Ombre diaphane sur les bancs de bois, les yeux reflètent furtivement la lumière maladive d'un jour éteint depuis fort longtemps. Au loin, quelques rangées de tables froides ornent le grand amphithéâtre. Le rideau se lève. Les marionnettes entrent sur scène, leurs petites têtes de porcelaine dodelinant sur leur cou brisé, les fils blancs de la toile tendus au dessus d'elles.
Le chef de ce petit orchestre entre, vêtu de sa canne et de son pardessus fripé. Il a l'air d'un très vieil acteur fatigué, aux yeux agrandis par trop de maquillage et à la peau de parchemin, où déjà trop de mots se sont inscrits. Silencieux, détenant mille secrets interdits, il précède le souffle des mille vents qui font grincer les portes.
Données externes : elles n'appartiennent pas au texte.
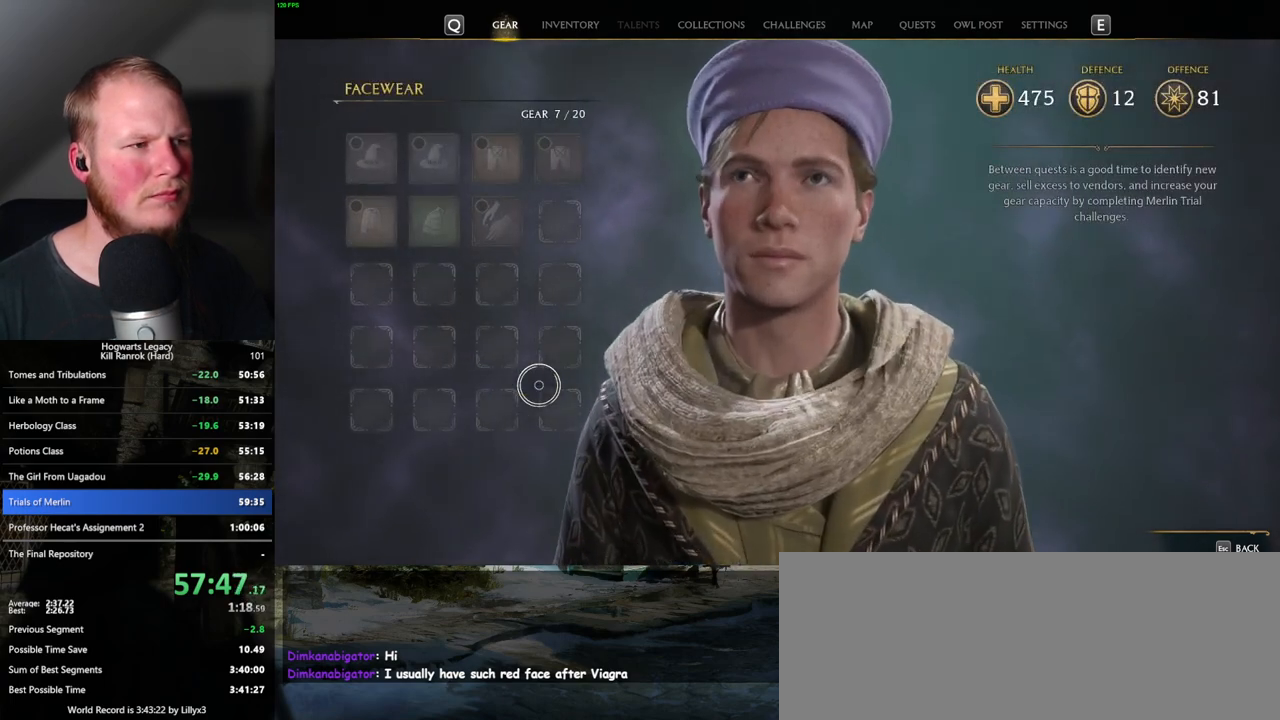
{"keys": ["escape"], "mouse": [], "events": [[33, "escape", "down"], [133, "escape", "up"], [400, "escape", "down"]]}
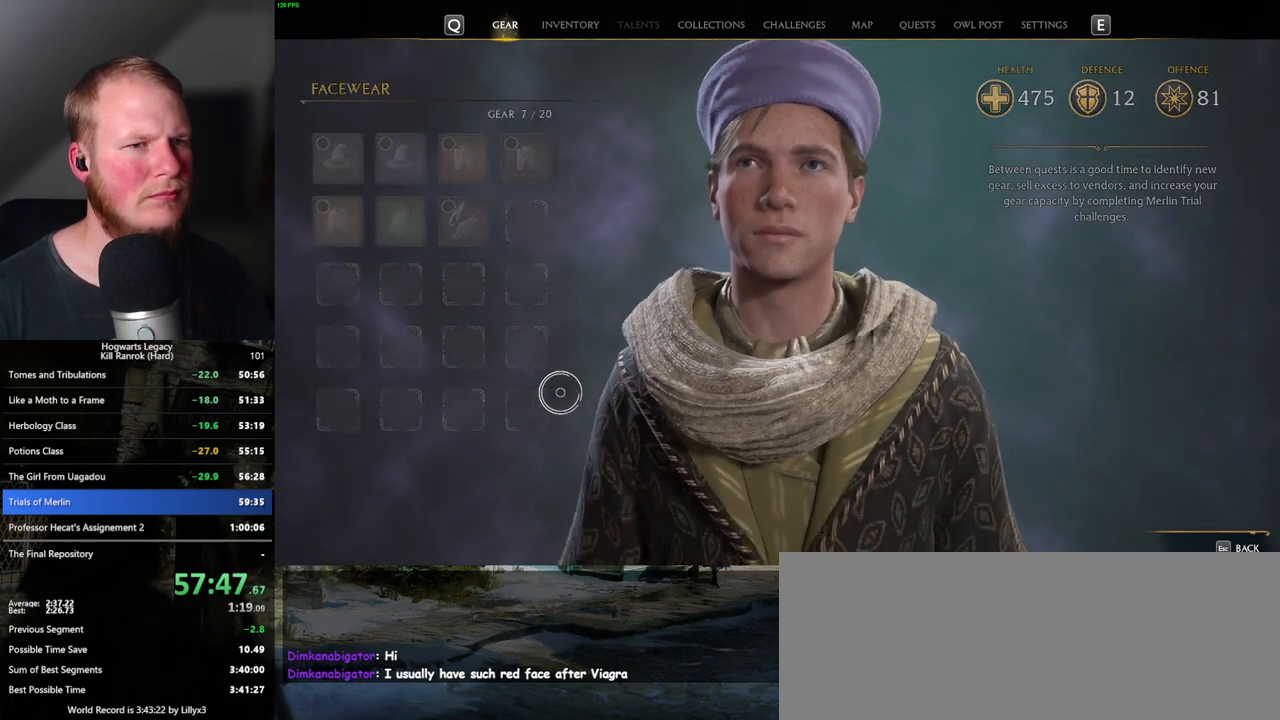
{"keys": [], "mouse": [], "events": [[17, "escape", "up"]]}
L'acteur s'avance, prêt à clamer son texte, sa voix douce devenant forte, assurée. Ces mots-là, il a du les prononcer mille fois. Les fils se retendent, la toile s'anime et les petites poupées se mettent alors à jouer au son de la musique, semblables à des centaines de plumes qui grattent les papiers archivés. Ô ! Magie de certaines phrases d'où sourdent les notes qui savent si bien parler, s'inscrivant dans l'esprit de ces dizaines d'élèves à la tête penchée. S'élèvent alors les murmures des croyances, la danse des égaux, les chaînes des hommes libres et la pensée de quelques poètes, a qui l'on a volé leurs ailes .... Des millions des pensées virevoltent puis éclatent, menaçant d'exploser sous la voûte céleste. Enfin, se dévoilent les énigmes de nos mille ailleurs que l'on ne saurait regarder et qui sont devenues statues de sel pour avoir tenté de les résoudre.
Sphinx implacable, le vieux chef dirige ses poupées en ventriloque accompli. Elles sont à la fois ses enfants, ses esclaves et son public, alors que les mots d'encre s'effacent en tournoyant.
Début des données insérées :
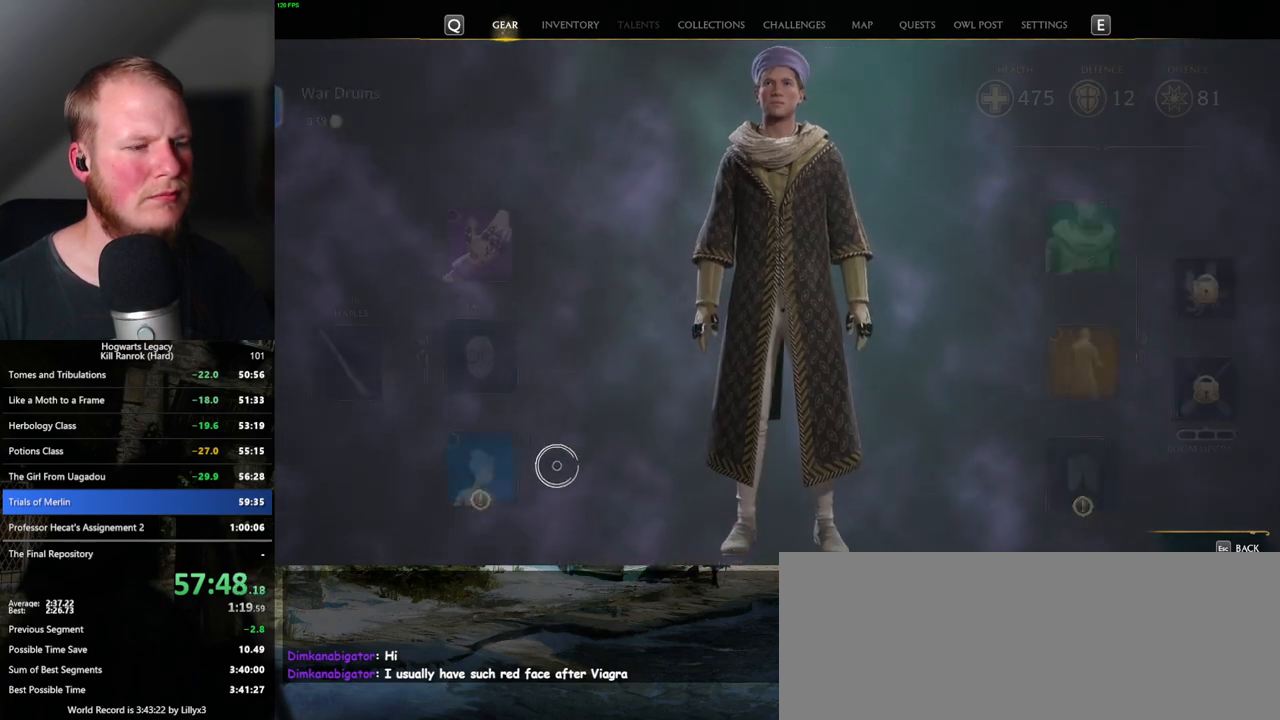
{"keys": [], "mouse": [], "events": [[233, "mouse_left", "down"], [300, "mouse_left", "up"]]}
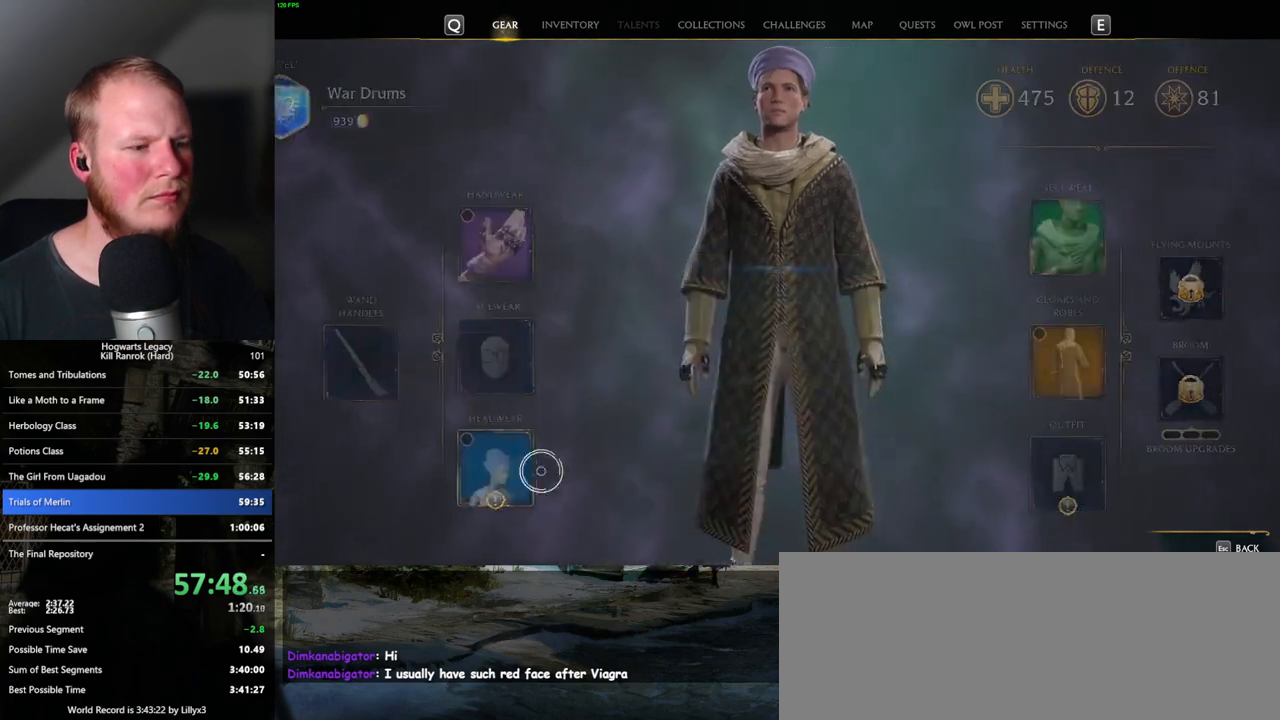
{"keys": [], "mouse": [], "events": []}
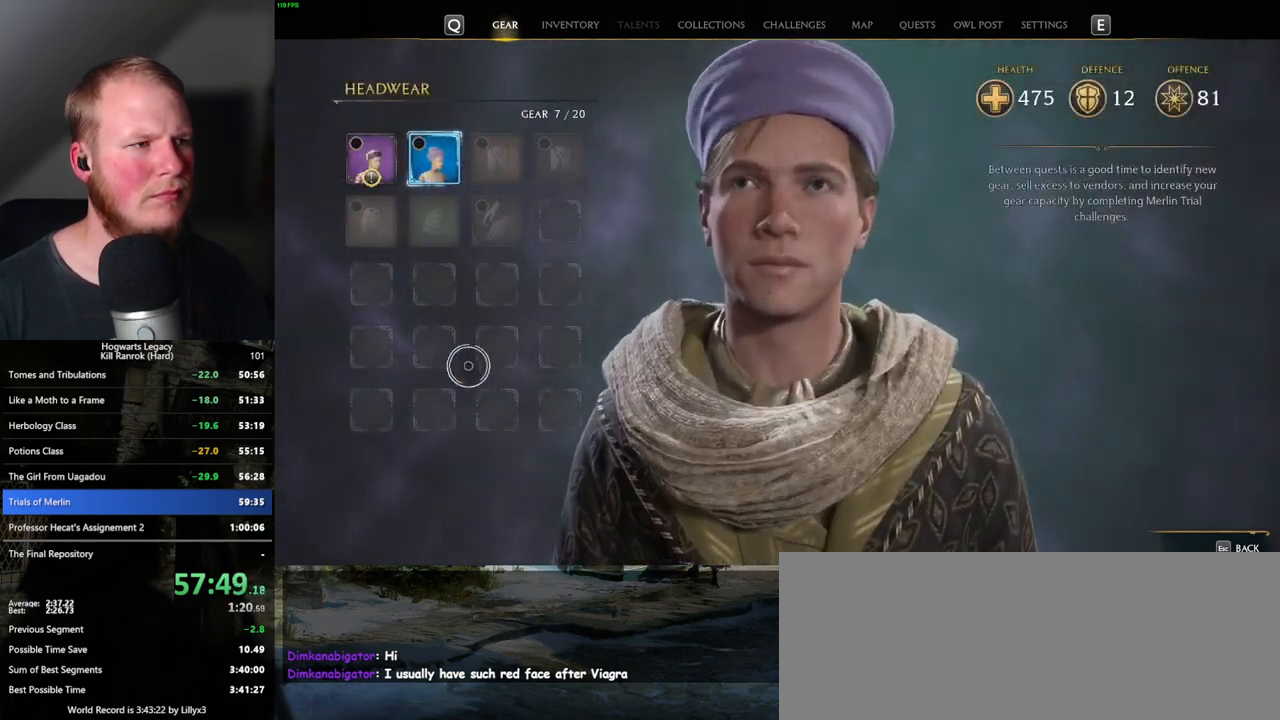
{"keys": [], "mouse": [], "events": []}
Il n'a d'yeux que pour elles, elles n'ont d'yeux que pour lui. Nonobstant, sans faire abstraction du fait que c'est grâce à l'acteur de l'ombre qu'elles existent, elles se voudraient libres sans contrainte et ne plus subir la tension de ces fils qui tantôt les soutiennent, tantôt les affligent !
Notre destin est le plus grand marionnettiste de tous les temps ! Il joue (trop souvent à ma guise) sur les fils ténus de notre existence, afin de nous prouver combien nous sommes, parfois, .... ses marionnettes !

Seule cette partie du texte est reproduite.